__To be done__: Copy the entries below verbatim, from the very first line through the line containing "order: Lamiales", including that line, and stop there.
===== The records
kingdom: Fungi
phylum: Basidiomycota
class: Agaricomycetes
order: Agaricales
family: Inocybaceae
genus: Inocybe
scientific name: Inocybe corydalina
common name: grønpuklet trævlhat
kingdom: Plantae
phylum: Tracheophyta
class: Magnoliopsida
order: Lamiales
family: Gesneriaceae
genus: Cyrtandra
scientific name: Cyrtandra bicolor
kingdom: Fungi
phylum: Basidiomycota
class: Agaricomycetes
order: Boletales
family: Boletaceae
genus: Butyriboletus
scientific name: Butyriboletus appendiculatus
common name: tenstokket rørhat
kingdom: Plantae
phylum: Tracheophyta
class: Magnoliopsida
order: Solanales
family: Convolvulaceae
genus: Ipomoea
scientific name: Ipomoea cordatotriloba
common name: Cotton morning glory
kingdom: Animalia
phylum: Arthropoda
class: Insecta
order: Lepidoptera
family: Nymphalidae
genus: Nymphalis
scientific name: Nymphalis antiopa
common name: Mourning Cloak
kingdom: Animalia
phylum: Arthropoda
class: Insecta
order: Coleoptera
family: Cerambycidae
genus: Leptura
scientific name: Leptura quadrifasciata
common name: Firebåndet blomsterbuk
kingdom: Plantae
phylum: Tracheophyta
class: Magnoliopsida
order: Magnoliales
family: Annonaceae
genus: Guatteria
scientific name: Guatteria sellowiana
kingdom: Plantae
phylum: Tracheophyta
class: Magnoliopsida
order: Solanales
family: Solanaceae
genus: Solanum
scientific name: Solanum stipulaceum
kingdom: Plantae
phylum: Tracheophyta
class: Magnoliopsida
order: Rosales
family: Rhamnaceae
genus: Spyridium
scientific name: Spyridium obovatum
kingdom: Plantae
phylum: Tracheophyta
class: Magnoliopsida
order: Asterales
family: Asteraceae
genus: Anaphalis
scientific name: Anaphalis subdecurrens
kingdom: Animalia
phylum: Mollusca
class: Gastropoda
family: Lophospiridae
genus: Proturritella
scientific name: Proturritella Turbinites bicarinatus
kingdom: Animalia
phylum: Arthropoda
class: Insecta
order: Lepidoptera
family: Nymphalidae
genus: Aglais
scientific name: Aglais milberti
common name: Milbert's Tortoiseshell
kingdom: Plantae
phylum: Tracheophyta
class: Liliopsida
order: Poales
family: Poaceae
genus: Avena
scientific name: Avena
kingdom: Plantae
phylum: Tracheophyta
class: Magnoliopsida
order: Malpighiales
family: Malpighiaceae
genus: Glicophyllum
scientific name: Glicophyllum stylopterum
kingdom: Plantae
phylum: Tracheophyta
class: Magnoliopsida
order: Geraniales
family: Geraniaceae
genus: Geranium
==========
__Solution to the exercise__:
kingdom: Fungi
phylum: Basidiomycota
class: Agaricomycetes
order: Agaricales
family: Inocybaceae
genus: Inocybe
scientific name: Inocybe corydalina
common name: grønpuklet trævlhat
kingdom: Plantae
phylum: Tracheophyta
class: Magnoliopsida
order: Lamiales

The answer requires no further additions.